Skeleton key to Tuscan mystery

An American couple have been surprised by the discovery that their idyllic Tuscan farmhouse contained an unexpected extra feature: the skeleton of a man who walled himself into the basement some 44 years ago.

Nemo Cianelli, 57, left a message in a bottle explaining to later generations that he had decided to take his own life because he had an incurable disease and wanted to spare his family grief.

Mr Cianelli had told his relatives he was travelling to the United States, packed a suitcase and disappeared - into the basement, with a rifle and a bricklayer's trowel.

On Saturday, workmen broke through a bricked-up door to create space for the owner's wine cellar.

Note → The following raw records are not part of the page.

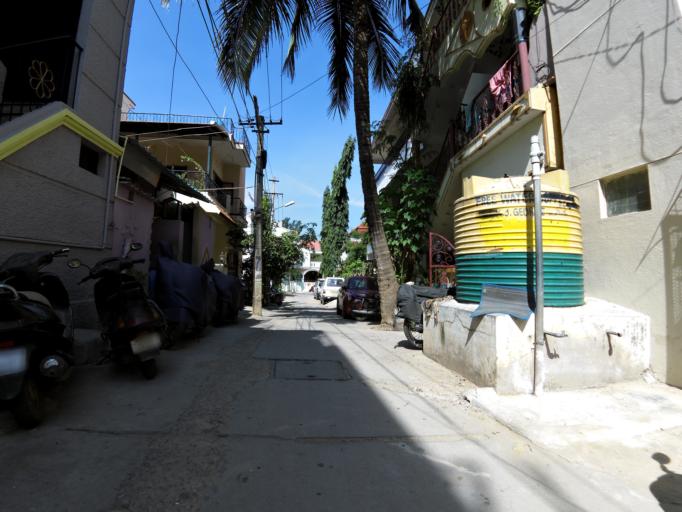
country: IN
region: Karnataka
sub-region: Bangalore Urban
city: Bangalore
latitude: 13.0028
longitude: 77.6280
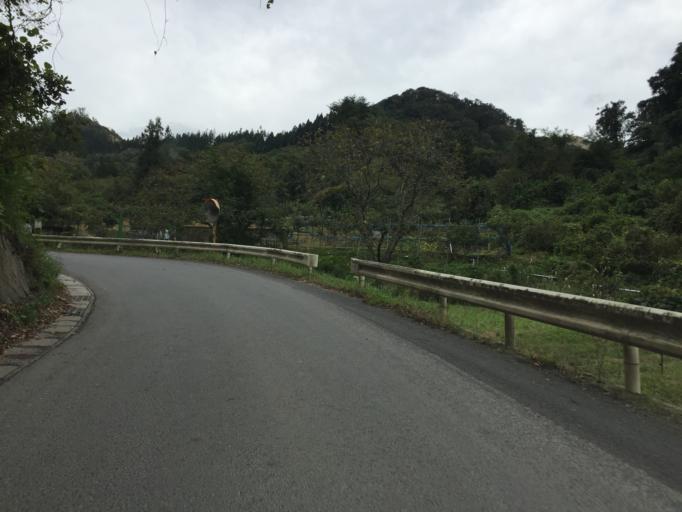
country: JP
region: Fukushima
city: Yanagawamachi-saiwaicho
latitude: 37.8800
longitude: 140.6830
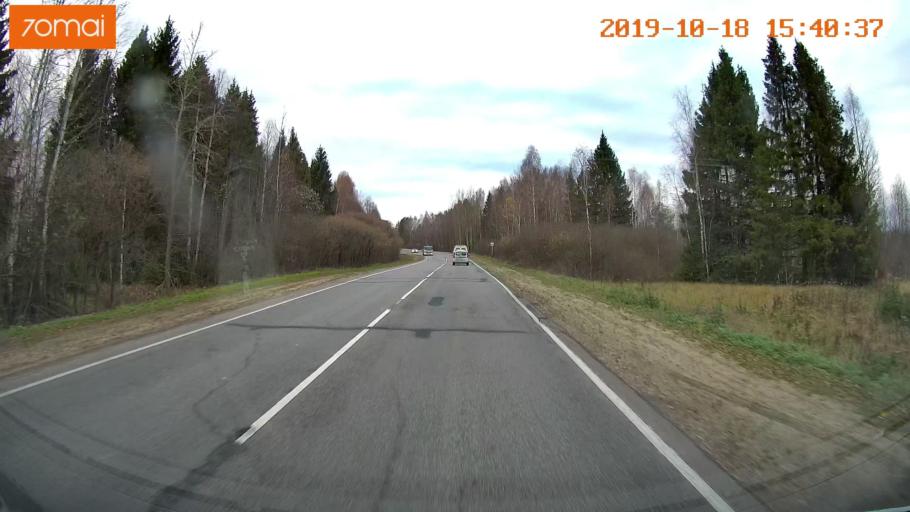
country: RU
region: Vladimir
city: Golovino
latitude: 55.9365
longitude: 40.5927
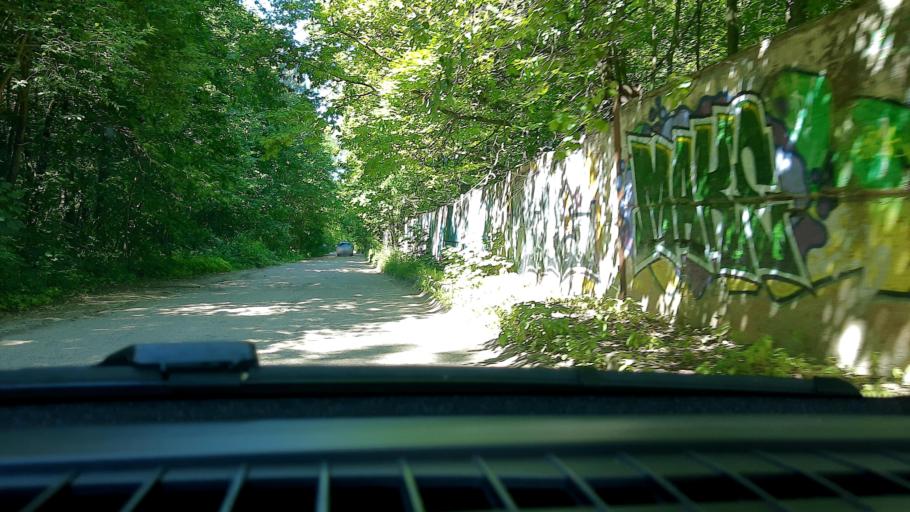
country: RU
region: Nizjnij Novgorod
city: Nizhniy Novgorod
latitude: 56.2286
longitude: 43.9357
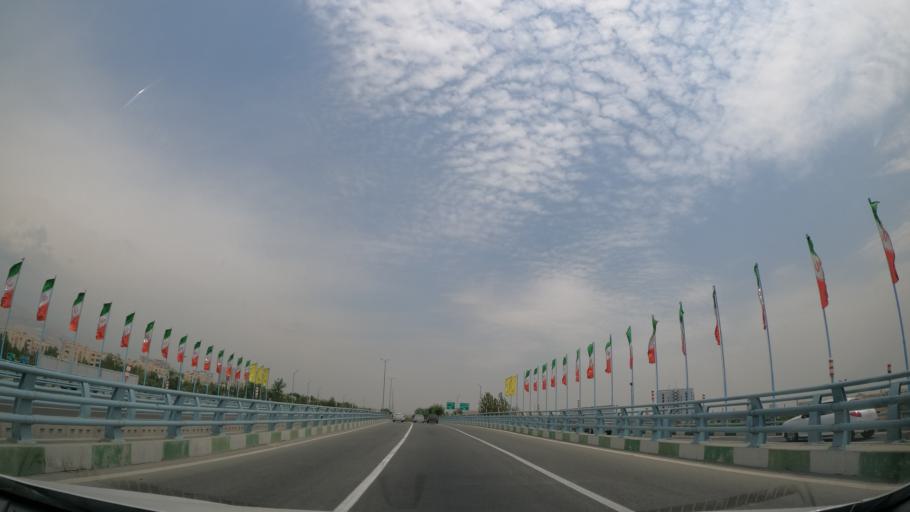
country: IR
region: Tehran
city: Shahr-e Qods
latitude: 35.7390
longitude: 51.2539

"My husband and son-in-law found the bones immediately, together with a suicide note," said Faye Beuby, whose family bought the house in the hill-top village of Benabbio two years ago. "We found a rifle lying between the leg bones."

Mrs Beuby, who comes from San Francisco and whose husband Stephen is a London-based civil engineer, said: "I felt very sad for the family. The letter is very sensitive and intense," she said.

"None of us are fearful about continuing to live here. You could say it's just an added feature that wasn't included in the purchase agreement."

Mr Cianelli's doctor, however, has given an extra twist to the mysterious death of the "terminally ill" man. Dr Francesco De Paulis said Mr Cianelli, whose first name means "no one" in Latin, had been in perfectly good health when he died.